━━━ MATERIAL SHOWN ━━━
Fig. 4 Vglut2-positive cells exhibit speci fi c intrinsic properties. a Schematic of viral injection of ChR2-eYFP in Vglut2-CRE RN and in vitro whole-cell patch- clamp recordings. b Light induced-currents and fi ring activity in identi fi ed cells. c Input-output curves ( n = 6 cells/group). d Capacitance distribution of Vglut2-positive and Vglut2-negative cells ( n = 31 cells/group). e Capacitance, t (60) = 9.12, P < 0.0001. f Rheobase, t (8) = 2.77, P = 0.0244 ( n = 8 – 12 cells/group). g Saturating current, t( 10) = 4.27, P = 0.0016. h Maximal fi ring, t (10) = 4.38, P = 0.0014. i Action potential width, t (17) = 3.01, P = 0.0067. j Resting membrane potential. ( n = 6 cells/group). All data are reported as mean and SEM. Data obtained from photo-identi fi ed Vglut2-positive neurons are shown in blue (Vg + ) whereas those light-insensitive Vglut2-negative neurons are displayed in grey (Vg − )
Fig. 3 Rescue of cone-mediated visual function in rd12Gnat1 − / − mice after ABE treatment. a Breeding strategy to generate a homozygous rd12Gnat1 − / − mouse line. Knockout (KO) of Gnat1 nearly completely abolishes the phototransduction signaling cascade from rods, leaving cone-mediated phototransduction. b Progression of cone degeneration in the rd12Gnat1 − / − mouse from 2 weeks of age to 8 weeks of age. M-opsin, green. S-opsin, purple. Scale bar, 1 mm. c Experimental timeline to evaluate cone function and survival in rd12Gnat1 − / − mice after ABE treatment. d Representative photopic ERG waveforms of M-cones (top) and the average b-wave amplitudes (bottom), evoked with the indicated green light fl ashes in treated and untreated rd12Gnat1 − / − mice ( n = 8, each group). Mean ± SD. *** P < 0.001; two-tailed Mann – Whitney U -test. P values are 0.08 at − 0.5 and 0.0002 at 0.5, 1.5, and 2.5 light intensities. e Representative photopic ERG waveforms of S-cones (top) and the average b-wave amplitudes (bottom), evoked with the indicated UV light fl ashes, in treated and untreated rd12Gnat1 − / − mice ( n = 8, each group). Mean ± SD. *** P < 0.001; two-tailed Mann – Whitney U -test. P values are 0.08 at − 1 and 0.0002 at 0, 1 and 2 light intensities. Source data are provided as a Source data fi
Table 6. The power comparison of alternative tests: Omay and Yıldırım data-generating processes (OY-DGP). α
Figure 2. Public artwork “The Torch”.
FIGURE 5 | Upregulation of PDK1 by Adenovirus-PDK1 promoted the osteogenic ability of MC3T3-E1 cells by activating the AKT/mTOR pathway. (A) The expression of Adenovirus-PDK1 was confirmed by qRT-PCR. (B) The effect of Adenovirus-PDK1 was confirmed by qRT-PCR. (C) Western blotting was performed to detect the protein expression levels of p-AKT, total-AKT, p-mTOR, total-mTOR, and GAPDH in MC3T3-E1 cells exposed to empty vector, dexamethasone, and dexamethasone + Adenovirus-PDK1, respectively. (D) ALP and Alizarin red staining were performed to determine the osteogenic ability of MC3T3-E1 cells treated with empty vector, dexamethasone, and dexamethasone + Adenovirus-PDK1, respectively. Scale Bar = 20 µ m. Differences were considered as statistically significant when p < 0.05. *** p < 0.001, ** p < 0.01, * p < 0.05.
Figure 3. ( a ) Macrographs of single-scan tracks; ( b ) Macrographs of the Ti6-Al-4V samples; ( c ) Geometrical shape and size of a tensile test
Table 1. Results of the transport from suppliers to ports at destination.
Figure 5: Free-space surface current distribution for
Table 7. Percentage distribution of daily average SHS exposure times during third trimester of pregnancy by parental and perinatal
━━━
(WHAT TO DO): Find the lines of the listing that contain the string "Table" and give how many there are, with no other words.

(SOLUTION FOR THIS TASK): 3